(Provided material)
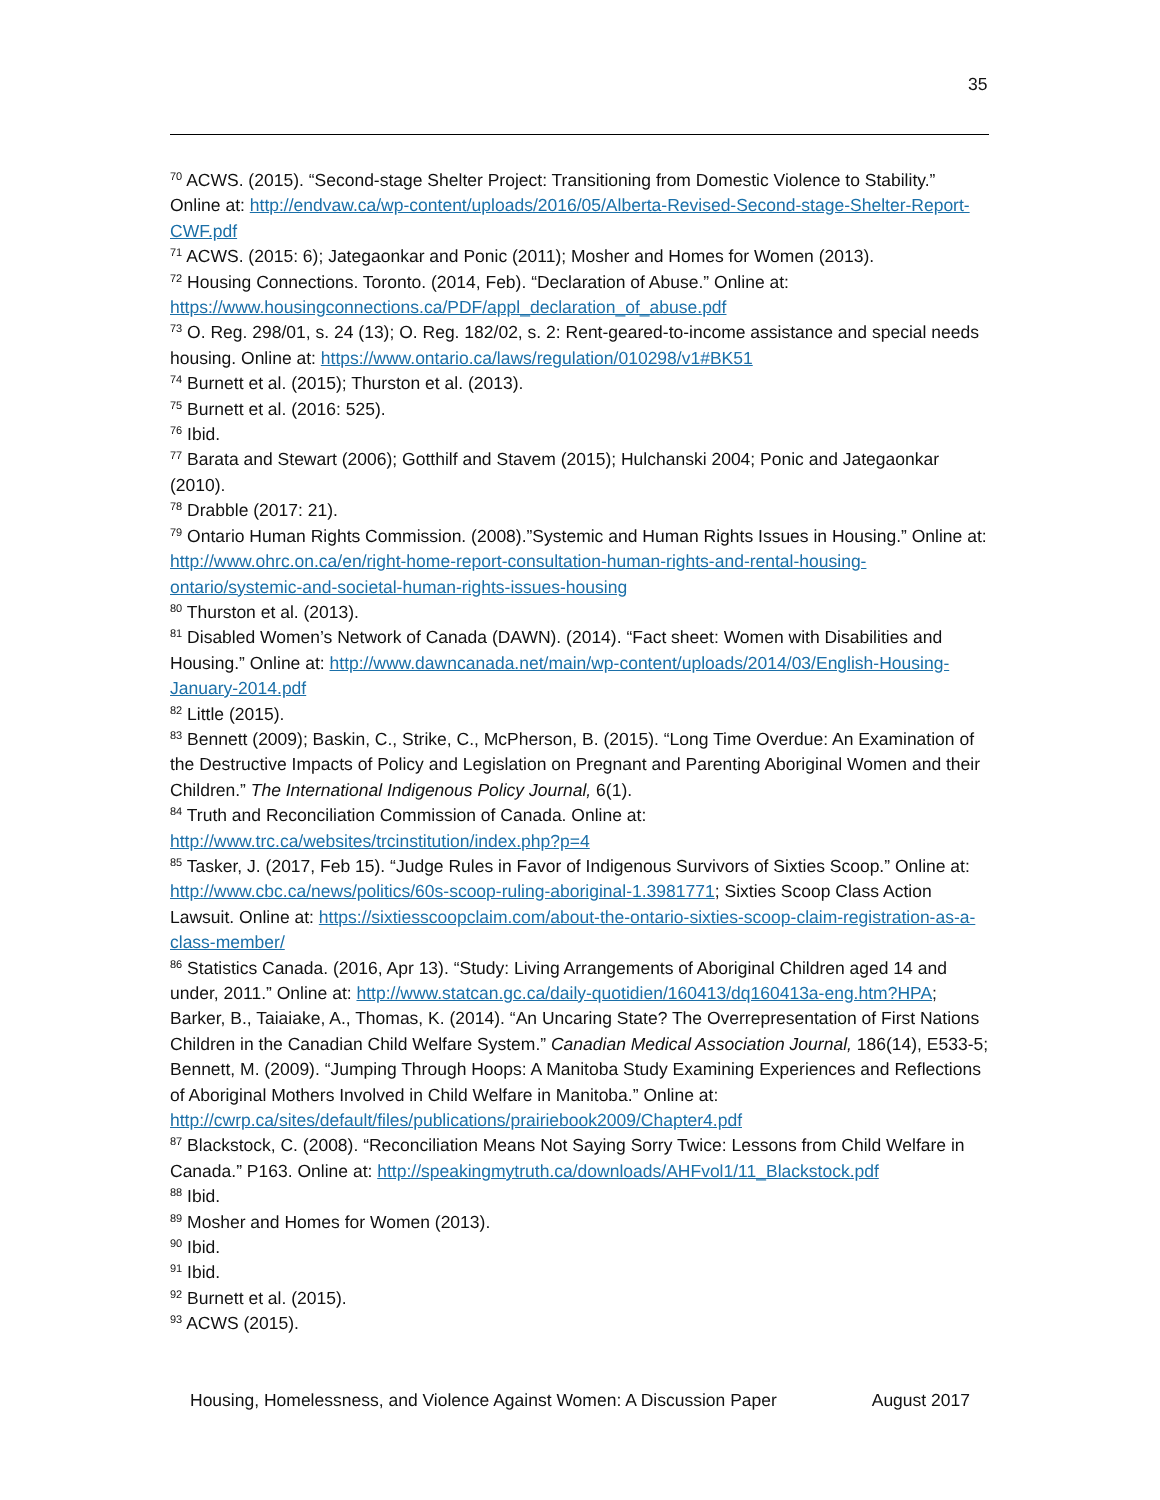35
<sup>70</sup> ACWS. (2015). “Second-stage Shelter Project: Transitioning from Domestic Violence to Stability.” Online at: http://endvaw.ca/wp-content/uploads/2016/05/Alberta-Revised-Second-stage-Shelter-Report-CWF.pdf
<sup>71</sup> ACWS. (2015: 6); Jategaonkar and Ponic (2011); Mosher and Homes for Women (2013).
<sup>72</sup> Housing Connections. Toronto. (2014, Feb). “Declaration of Abuse.” Online at: https://www.housingconnections.ca/PDF/appl_declaration_of_abuse.pdf
<sup>73</sup> O. Reg. 298/01, s. 24 (13); O. Reg. 182/02, s. 2: Rent-geared-to-income assistance and special needs housing. Online at: https://www.ontario.ca/laws/regulation/010298/v1#BK51
<sup>74</sup> Burnett et al. (2015); Thurston et al. (2013).
<sup>75</sup> Burnett et al. (2016: 525).
<sup>76</sup> Ibid.
<sup>77</sup> Barata and Stewart (2006); Gotthilf and Stavem (2015); Hulchanski 2004; Ponic and Jategaonkar (2010).
<sup>78</sup> Drabble (2017: 21).
<sup>79</sup> Ontario Human Rights Commission. (2008).”Systemic and Human Rights Issues in Housing.” Online at: http://www.ohrc.on.ca/en/right-home-report-consultation-human-rights-and-rental-housing-ontario/systemic-and-societal-human-rights-issues-housing
<sup>80</sup> Thurston et al. (2013).
<sup>81</sup> Disabled Women’s Network of Canada (DAWN). (2014). “Fact sheet: Women with Disabilities and Housing.” Online at: http://www.dawncanada.net/main/wp-content/uploads/2014/03/English-Housing-January-2014.pdf
<sup>82</sup> Little (2015).
<sup>83</sup> Bennett (2009); Baskin, C., Strike, C., McPherson, B. (2015). “Long Time Overdue: An Examination of the Destructive Impacts of Policy and Legislation on Pregnant and Parenting Aboriginal Women and their Children.” The International Indigenous Policy Journal, 6(1).
<sup>84</sup> Truth and Reconciliation Commission of Canada. Online at: http://www.trc.ca/websites/trcinstitution/index.php?p=4
<sup>85</sup> Tasker, J. (2017, Feb 15). “Judge Rules in Favor of Indigenous Survivors of Sixties Scoop.” Online at: http://www.cbc.ca/news/politics/60s-scoop-ruling-aboriginal-1.3981771; Sixties Scoop Class Action Lawsuit. Online at: https://sixtiesscoopclaim.com/about-the-ontario-sixties-scoop-claim-registration-as-a-class-member/
<sup>86</sup> Statistics Canada. (2016, Apr 13). “Study: Living Arrangements of Aboriginal Children aged 14 and under, 2011.” Online at: http://www.statcan.gc.ca/daily-quotidien/160413/dq160413a-eng.htm?HPA; Barker, B., Taiaiake, A., Thomas, K. (2014). “An Uncaring State? The Overrepresentation of First Nations Children in the Canadian Child Welfare System.” Canadian Medical Association Journal, 186(14), E533-5; Bennett, M. (2009). “Jumping Through Hoops: A Manitoba Study Examining Experiences and Reflections of Aboriginal Mothers Involved in Child Welfare in Manitoba.” Online at: http://cwrp.ca/sites/default/files/publications/prairiebook2009/Chapter4.pdf
<sup>87</sup> Blackstock, C. (2008). “Reconciliation Means Not Saying Sorry Twice: Lessons from Child Welfare in Canada.” P163. Online at: http://speakingmytruth.ca/downloads/AHFvol1/11_Blackstock.pdf
<sup>88</sup> Ibid.
<sup>89</sup> Mosher and Homes for Women (2013).
<sup>90</sup> Ibid.
<sup>91</sup> Ibid.
<sup>92</sup> Burnett et al. (2015).
<sup>93</sup> ACWS (2015).
Housing, Homelessness, and Violence Against Women: A Discussion Paper August 2017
(End Provided material)
Task directions → Extract every line above containing the word "from".

Answer section →
<sup>70</sup> ACWS. (2015). “Second-stage Shelter Project: Transitioning from Domestic Violence to Stability.” Online at: http://endvaw.ca/wp-content/uploads/2016/05/Alberta-Revised-Second-stage-Shelter-Report-CWF.pdf
<sup>87</sup> Blackstock, C. (2008). “Reconciliation Means Not Saying Sorry Twice: Lessons from Child Welfare in Canada.” P163. Online at: http://speakingmytruth.ca/downloads/AHFvol1/11_Blackstock.pdf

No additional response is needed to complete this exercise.